> _Selected excerpt_
------------
Use subpatterns in FINDSTR - regex

I must check the validity of a string stored in a variable, I can not use external CLI utilities (grep, awk, etc.) so I chose FINDSTR.
The string has this format (in regexp):
([1-9][0-9]*:".*"(|".*")*)
I do not know how to check the subpattern (|. "*").
Currently my code is:
((ECHO.) | (SET /P "=(11:"a"|"b"|"c")") | (FINDSTR /R /C:"^([1-9][0-9]*:".*")$"))
Regards.

Mat M is correct about the limitation of FINDSTR. The FINDSTR regex support is very primitive and non-standard. Type HELP FINDSTR or FINDSTR /? from the command line to get a brief synopsis of what is supported. For an in depth explanation, refer to What are the undocumented features and limitations of the Windows FINDSTR command?
I like Harry Johnston's comment - It would be quite easy to create a solution using VBScript or JavaScript. I think that would be a much better choice.
But, here is a native batch solution. I've incorporated the extra rule about the number of subpatterns that the OP stated in the comment to Mat M's answer.
------------
> _Information provided_
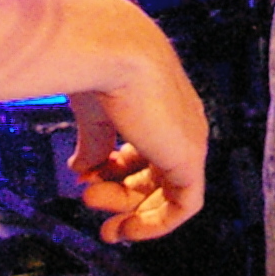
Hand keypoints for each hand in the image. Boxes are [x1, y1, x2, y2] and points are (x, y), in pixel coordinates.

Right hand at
------------
> _Task details_
Please write out the whole FINDSTR thread word for word. Work from the FINDSTR thread alone and leave the listing aside.

> _Reply_
Use subpatterns in FINDSTR - regex

I must check the validity of a string stored in a variable, I can not use external CLI utilities (grep, awk, etc.) so I chose FINDSTR.
The string has this format (in regexp):
([1-9][0-9]*:".*"(|".*")*)
I do not know how to check the subpattern (|. "*").
Currently my code is:
((ECHO.) | (SET /P "=(11:"a"|"b"|"c")") | (FINDSTR /R /C:"^([1-9][0-9]*:".*")$"))
Regards.

Mat M is correct about the limitation of FINDSTR. The FINDSTR regex support is very primitive and non-standard. Type HELP FINDSTR or FINDSTR /? from the command line to get a brief synopsis of what is supported. For an in depth explanation, refer to What are the undocumented features and limitations of the Windows FINDSTR command?
I like Harry Johnston's comment - It would be quite easy to create a solution using VBScript or JavaScript. I think that would be a much better choice.
But, here is a native batch solution. I've incorporated the extra rule about the number of subpatterns that the OP stated in the comment to Mat M's answer.